In my book, I trace the history of these labour-intensive manufacturing sectors to show that, time and again, attempts by workers to organize have been crushed in much the same manner, by a hypermobile capital. This has followed from New York to “right-to-work” states in the Southern United States, to the maquilas, then to Central America, and finally to the labour-rich countries of Asia. In each case, I show that the bargaining power of workers is contingent on the degree of monopsony power. When this power is high and buyers (brands, retailers) can choose to shop around, workers can demand less; when it is low, workers demand more.

In order to illustrate sweatshop workers’ position, the book begins on April 23, 2013, with the collapse of the Rana Plaza — a commercial building in Dhaka, Bangladesh, that was home to numerous garment factories. Of the 3,100 (mostly women) workers employed at the site that day, 1,129 died, and many more were injured. This was the deadliest structural failure in modern human history.

This was not an isolated case. The previous November, a fire raged through Dhaka’s Tazreen Fashion Factory, killing 112 and injuring 200. Tazreen had been producing clothes for Walmart, Sears, and Disney. Indeed, the last four months of 2012 were particularly deadly. The Tazreen disaster, together with three other factory fires in three other countries, took a total of almost 500 lives — concluding what was then the deadliest year in history for sweatshop workers. Just four months later, Rana Plaza broke all records.

The Rana tragedy is often compared to the 1911 Triangle Shirtwaist Factory fire, which killed 146 in New York City. Indeed, the same dynamics that created the Triangle Shirtwaist disaster — now a solemn milestone discussed in American history textbooks — still hold sway, but on a global scale.

Like Rana, the Triangle Shirtwaist Factory was located in the top floor of a complex well known for its dangers. The factory was run by strongmen in a city rife with corruption, employing almost exclusively young women. In the decades leading up to the Triangle Shirtwaist disaster, New York City’s garment district had become a locus for domestic apparel production.

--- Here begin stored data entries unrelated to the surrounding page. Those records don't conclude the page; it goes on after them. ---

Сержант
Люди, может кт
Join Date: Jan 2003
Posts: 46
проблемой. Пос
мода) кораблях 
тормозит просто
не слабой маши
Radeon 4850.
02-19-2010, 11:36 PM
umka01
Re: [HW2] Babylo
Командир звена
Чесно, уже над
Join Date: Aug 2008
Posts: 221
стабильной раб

As tales of shop-floor crowding and long hours in the district’s Lower East Side factories gradually made their way into the press, the term “sweatshop” entered the public imagination.

Just like today, brand companies at the turn of the twentieth century maximized profits by creating bidding wars between factory owners. In order to stay competitive and thus survive, the owners would increase downward pressure on workers. Workers at the factory-floor end of this chain were left with poverty wages, deteriorating workplace standards, and rising incidences of factory fires and building collapses.

My motivation for writing this book was this landscape of unending tragedies. But more than that, I wanted to answer the question of why labour organizing always comes up against a brick wall. It turned out to be a book about much more — for these sectors have so much to say about work under global capitalism.